• **What to do**: The task requires restating, word for word, the lines of the entries below from the one containing "304 55 25.19" through the final one, both included.

• **Data shown**:
-------------------------
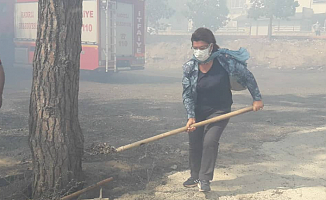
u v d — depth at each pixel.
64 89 3.38
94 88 13.05
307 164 4.64
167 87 13.77
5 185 3.88
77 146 3.54
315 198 3.60
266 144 5.62
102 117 7.67
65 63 3.35
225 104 3.59
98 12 13.77
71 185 3.47
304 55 25.19
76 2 3.43
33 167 3.49
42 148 3.38
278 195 3.66
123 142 5.66
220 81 3.48
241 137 6.08
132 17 15.19
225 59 3.46
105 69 14.23
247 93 12.32
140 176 4.19
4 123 6.88
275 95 11.91
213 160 3.54
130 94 11.58
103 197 3.61
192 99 3.59
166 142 5.66
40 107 3.35
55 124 3.36
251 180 4.07
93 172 4.25
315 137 6.05
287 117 7.98
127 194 3.68
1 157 4.83
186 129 3.47
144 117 7.73
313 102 10.41
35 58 3.38
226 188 3.83
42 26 3.34
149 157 4.91
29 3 15.68
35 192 3.48
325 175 4.25
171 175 4.21
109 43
-------------------------
• **Result of the exercise**:
304 55 25.19
76 2 3.43
33 167 3.49
42 148 3.38
278 195 3.66
123 142 5.66
220 81 3.48
241 137 6.08
132 17 15.19
225 59 3.46
105 69 14.23
247 93 12.32
140 176 4.19
4 123 6.88
275 95 11.91
213 160 3.54
130 94 11.58
103 197 3.61
192 99 3.59
166 142 5.66
40 107 3.35
55 124 3.36
251 180 4.07
93 172 4.25
315 137 6.05
287 117 7.98
127 194 3.68
1 157 4.83
186 129 3.47
144 117 7.73
313 102 10.41
35 58 3.38
226 188 3.83
42 26 3.34
149 157 4.91
29 3 15.68
35 192 3.48
325 175 4.25
171 175 4.21
109 43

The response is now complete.